Icelandic Magic: Aims, Tools and Techniques of the Icelandic Sorcerers, Christopher Alan Smith. This sits at an odd boundary between academic work that goes into detail about the surviving historical texts which tell us about the making and use of rune-staves, and New Age work that makes suggestions for how to use this magic in your own life. Its focus is early modern Icelandic magic, not the period of the sagas, but it still has some interesting insights into the lines along which the ideas did and did not run: much less importance assigned to the materials used, for example, but a great deal assigned to intent.

Comeuppance Served Cold, Marion Deeds. (Disclaimer: the author is a friend, and this was sent to me for blurbing.) Jazz Age novella in an open urban fantasy version of our history, out in Seattle where a leading politician is cracking down on unlicensed magic users — which tends to include marginalized people of various sorts. I don’t want to say too much about the plot, because this is built somewhat around unveiling certain details as it goes, but it was definitely a fun read.

The Thorny Gates of Learning in Sung China: A Social History of Examinations, John W. Chaffee. Holy crap was this dry, yo (and you’ll see more of that to come, because I’m trying to research the Chinese examination system, and as a friend put it, that entire genre is apparently dry AF). Useful if you need to know the topic for some reason? But not something I’d recommend for casual reading.

A Heart Divided, Jin Yong, trans. Gigi Chang and Shelly Bryant.

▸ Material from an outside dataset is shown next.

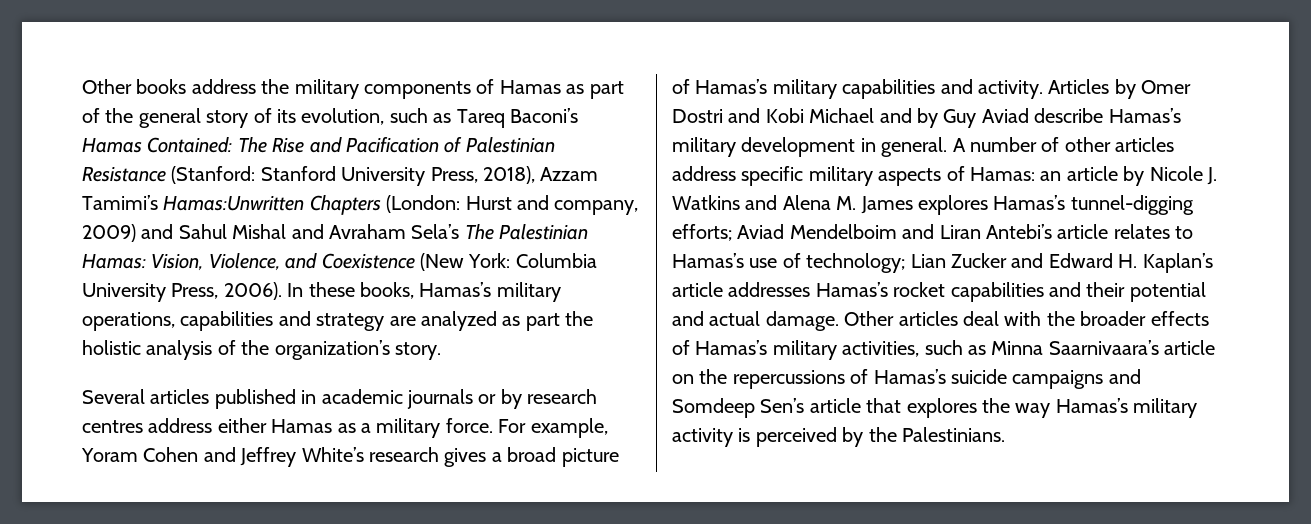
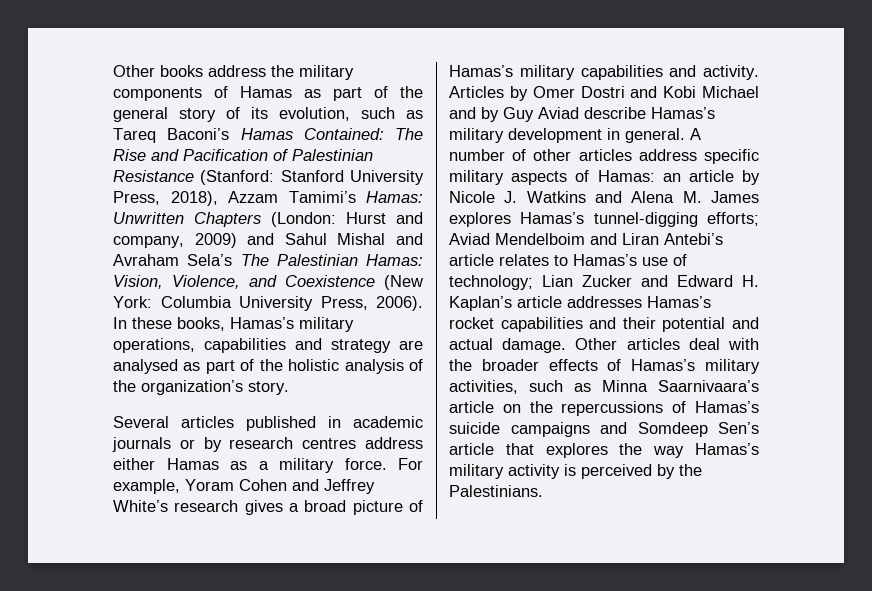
[163,196,305,211] Hamas:Unwritten -> [366,191,423,203] [113,212,184,224] Hamas: Unwritten
[421,311,560,331] analyzed as part -> [113,359,255,374] analysed as part of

Fourth and final of the Legends of the Condor Heroes; full review here.

Beowulf: A New Translation, Maria Dahvana Headley. This is the translation that famously takes the opening word, Hwaet — often translated with words like “Lo!” or “Listen!” or “Hark!” — and renders it as “Bro!” Headley is very interested in unpacking the belligerent masculinity of this poem, though she doesn’t neglect to also pay attention to the women: as she points out, an influential glossary of Old English translates aglaec-wif as “wretch, or monster, of a woman,” while the masculine form aglaeca is “monster, demon, fiend” when talking about Grendel, but “hero” when talking about Beowulf, and hmmm, maybe there’s a different meaning underlying that which could be more coherent and also more charitable to Grendel’s mother. (She suggests “formidable.”) Anyway, the whole way through this, my subconscious kept wondering when Lin-Manuel Miranda was going to make a musical of it, which gives you a pretty good sense of its general mood.

The Class of 1761: Examinations, State, and Elites in Eighteenth-Century China, Iona D. Man-Cheong. More incredibly dry research reading on the Chinese examination system! This time in the Qing Dynasty instead! Basically, same as above, except this time with pinyin instead of Wade-Giles. (I think I’m going to get linguistic whiplash from the way the books I’m reading flip-flop between the two systems of romanization.)